Friday, 24 July 2009

Day 80

Death always takes us by surprise. Even after a long sickbed, when we had time to reflect about the dreaded hour to come, most people will still have that “cheated out of life” feeling.

Henry Nouwen once wrote that one of our great difficulties in dealing with life’s realities is that we live under the illusion of immortality.

Take modern society as an example. The stuff that sell the most, are the kinds that promise to keep us young and pretty.

Or how about Mainstream Religion? From all walks of life Religion tends to take us out of here, focusing the eternal life to come, never really dealing with the common, everyday realities that this life has to offer as a gift and not a curse.

So we end up living and praying as if life will go on forever. As if sickness and difficulties will never cross our or our love ones’ paths.

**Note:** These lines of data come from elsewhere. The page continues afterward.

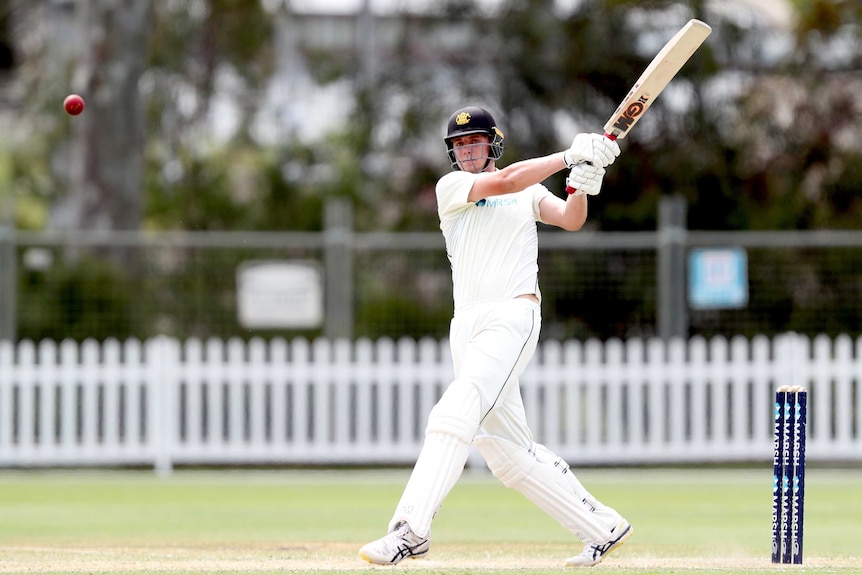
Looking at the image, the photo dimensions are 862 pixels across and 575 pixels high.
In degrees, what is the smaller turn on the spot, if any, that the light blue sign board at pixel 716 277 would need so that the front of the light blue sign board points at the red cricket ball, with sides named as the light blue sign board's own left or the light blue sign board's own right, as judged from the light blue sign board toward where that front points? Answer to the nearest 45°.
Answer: approximately 45° to the light blue sign board's own right

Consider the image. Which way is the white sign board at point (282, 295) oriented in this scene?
toward the camera

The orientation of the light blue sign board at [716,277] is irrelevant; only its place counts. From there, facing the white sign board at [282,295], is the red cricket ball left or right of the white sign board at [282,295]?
left

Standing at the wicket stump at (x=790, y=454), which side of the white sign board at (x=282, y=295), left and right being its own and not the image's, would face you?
front

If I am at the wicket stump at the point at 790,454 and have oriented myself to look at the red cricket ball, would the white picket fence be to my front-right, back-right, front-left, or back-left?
front-right

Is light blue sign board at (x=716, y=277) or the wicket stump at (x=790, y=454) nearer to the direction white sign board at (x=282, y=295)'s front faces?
the wicket stump

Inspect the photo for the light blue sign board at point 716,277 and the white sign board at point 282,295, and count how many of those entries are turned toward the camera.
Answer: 2

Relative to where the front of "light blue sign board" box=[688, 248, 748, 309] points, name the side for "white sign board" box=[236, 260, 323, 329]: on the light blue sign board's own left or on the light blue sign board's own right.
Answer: on the light blue sign board's own right

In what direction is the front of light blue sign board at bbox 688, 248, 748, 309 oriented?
toward the camera
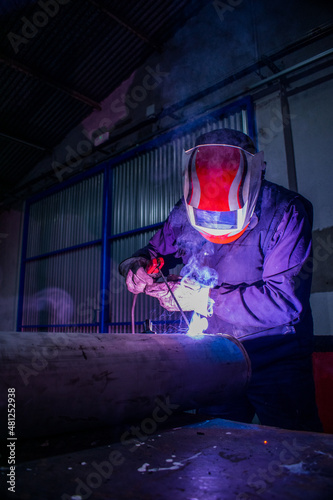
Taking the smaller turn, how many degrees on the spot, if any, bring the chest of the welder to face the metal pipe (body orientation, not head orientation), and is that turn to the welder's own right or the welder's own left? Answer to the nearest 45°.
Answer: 0° — they already face it

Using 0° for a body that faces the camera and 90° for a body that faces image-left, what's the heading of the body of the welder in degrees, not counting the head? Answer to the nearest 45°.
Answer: approximately 45°

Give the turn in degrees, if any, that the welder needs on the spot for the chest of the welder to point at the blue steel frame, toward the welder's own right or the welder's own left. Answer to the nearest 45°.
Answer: approximately 90° to the welder's own right

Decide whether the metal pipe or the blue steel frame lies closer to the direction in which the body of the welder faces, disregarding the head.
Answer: the metal pipe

But this is just an illusion.

We have to move beyond this way of living.

For Nouwen this move meant prayer.

To pray is to realise your own mortality, your own vulnerability and your desperate need for community, friendship and intimacy.

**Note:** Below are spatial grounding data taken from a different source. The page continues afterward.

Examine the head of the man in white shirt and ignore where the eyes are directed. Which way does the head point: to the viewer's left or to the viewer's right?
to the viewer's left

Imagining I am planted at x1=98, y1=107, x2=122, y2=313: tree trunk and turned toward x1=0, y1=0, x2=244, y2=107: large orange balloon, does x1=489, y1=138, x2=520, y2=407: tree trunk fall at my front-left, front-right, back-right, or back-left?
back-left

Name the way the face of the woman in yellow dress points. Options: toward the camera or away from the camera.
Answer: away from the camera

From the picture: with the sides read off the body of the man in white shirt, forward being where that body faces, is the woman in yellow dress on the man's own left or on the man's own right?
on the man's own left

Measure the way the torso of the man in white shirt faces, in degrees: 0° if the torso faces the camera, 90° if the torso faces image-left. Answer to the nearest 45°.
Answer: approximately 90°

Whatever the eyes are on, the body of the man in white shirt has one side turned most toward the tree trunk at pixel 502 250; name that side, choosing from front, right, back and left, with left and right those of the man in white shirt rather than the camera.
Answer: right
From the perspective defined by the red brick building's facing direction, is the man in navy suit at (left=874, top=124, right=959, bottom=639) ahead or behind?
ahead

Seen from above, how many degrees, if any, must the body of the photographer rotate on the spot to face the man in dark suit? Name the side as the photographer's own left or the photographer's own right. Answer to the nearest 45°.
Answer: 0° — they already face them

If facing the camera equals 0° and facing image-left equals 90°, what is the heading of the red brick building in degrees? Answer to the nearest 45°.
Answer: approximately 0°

But Nouwen was not referring to bed side prayers and the endless list of wants and needs we communicate to God under the banner of Faith and Prayer.

He was talking about a life constantly engaged with God. Not just talking, but really listening to the inner voice of the Big Spirit who dwells in all of us, being guided by God’s voice instead up being tossed around by all the other voices screaming in cacophonic chaos from the top church pulpits, bill boards, magazine covers and Hollywood illusions.

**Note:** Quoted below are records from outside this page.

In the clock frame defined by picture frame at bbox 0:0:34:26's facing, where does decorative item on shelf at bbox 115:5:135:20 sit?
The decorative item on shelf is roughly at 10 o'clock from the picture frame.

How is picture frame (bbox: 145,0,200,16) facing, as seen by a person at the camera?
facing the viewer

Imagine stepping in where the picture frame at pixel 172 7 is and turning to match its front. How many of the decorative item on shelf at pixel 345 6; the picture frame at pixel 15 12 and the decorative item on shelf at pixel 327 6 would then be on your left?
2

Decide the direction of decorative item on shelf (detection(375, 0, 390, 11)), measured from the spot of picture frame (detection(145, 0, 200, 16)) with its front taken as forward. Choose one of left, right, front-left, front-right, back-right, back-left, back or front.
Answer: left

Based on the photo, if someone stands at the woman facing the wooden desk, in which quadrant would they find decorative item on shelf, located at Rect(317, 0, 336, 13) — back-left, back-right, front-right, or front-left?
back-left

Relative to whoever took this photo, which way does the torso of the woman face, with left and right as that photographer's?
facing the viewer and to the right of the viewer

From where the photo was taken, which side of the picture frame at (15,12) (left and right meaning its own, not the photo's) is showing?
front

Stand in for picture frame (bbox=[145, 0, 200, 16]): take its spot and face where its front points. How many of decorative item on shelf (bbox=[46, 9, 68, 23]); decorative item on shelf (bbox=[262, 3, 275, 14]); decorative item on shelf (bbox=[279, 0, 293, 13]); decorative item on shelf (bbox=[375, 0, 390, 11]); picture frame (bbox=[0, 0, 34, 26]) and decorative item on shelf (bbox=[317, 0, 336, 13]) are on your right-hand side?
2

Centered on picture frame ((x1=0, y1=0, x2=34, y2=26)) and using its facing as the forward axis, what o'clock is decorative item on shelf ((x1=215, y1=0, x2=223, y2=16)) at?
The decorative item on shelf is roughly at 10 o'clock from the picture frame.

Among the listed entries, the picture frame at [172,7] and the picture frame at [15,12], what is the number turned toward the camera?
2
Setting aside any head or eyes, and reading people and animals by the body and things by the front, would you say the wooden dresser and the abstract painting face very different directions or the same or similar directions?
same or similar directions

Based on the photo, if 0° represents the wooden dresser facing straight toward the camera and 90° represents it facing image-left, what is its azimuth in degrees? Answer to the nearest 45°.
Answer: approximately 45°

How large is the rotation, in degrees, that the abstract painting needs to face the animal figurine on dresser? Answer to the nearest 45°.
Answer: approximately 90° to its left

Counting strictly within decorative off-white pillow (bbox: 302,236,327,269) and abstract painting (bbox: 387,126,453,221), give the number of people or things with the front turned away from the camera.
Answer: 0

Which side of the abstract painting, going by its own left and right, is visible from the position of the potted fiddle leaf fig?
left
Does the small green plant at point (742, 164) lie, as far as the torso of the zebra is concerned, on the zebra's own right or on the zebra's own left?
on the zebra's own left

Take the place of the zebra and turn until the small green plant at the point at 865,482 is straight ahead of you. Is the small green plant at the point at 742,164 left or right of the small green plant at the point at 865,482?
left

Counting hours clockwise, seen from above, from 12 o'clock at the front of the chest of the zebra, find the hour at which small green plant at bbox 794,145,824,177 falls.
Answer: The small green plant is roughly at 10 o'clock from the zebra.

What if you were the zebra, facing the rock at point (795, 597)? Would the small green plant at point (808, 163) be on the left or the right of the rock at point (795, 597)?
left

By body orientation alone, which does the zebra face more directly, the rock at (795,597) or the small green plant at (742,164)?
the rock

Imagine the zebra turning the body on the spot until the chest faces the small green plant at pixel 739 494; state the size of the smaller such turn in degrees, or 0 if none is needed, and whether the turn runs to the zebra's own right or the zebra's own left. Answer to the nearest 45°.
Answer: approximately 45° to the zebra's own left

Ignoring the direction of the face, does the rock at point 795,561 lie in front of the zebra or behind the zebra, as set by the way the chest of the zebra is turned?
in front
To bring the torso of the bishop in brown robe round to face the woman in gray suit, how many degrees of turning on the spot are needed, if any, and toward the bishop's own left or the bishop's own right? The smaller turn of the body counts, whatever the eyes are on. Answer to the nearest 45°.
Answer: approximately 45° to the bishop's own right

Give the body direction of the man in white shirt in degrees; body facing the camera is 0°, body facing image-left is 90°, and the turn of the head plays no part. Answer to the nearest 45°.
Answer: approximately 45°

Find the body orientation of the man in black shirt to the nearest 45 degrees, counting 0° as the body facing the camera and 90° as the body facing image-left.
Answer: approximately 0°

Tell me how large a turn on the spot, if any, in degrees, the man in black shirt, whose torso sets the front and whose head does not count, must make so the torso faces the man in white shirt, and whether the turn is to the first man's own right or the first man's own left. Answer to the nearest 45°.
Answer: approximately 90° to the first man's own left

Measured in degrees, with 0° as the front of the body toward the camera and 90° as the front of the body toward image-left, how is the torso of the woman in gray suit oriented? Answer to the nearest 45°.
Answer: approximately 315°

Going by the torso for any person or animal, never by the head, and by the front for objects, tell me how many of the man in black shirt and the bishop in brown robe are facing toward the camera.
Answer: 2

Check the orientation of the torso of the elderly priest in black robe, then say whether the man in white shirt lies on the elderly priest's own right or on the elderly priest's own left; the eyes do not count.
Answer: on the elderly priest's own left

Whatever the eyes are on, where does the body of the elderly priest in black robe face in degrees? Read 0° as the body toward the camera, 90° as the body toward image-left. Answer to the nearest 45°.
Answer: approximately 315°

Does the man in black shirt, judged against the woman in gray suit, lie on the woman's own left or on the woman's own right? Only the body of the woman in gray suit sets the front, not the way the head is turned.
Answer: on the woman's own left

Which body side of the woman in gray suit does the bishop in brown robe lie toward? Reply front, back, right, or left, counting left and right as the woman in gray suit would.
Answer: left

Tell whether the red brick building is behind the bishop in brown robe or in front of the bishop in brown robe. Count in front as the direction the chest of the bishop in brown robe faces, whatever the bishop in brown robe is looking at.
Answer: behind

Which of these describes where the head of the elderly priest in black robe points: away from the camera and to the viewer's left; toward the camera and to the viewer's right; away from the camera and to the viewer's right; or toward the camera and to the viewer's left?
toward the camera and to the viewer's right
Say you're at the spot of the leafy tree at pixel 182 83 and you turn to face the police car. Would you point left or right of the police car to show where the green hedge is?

Then, when death happens we might find the grace to embrace it as part of the trickiness of Life going through the motions.

1 comment:

AlexSteyn said...

thank you for this post. My grandfather is leaving our world and joining our Father in heaven. It sounds perfect but the reality is death sucks. It's crap. I am hurting. But I also always lived like everybody lives forever. And everybody has an equal and fair chance to go to heaven. (I'm an optimist). Both my grandmother's and all three my grandfathers are alive. Saying goodbye to one of them like this is hard. But this post reitterated something that I lost sight of in my grief... prayer? One thing that I only learned about my grandfather was his intense deeply spiritual and personal relationship with God. He had made peace with the world and he is ok with going. There is a lot that is still sad, leaving my gran behind, the farm, his beloved cattle, us. But he has had long fulfilling life and is a wise man. intelligent, not of books and languages and math, but of Nature, animals, water, the farm land and living a life so dedicated, warm heartedly, and religious, not boastful, but humble, that I look up to him and wonder if I reach 80 and my legacy was something to be talked about it would shine like the beacon of strength his does.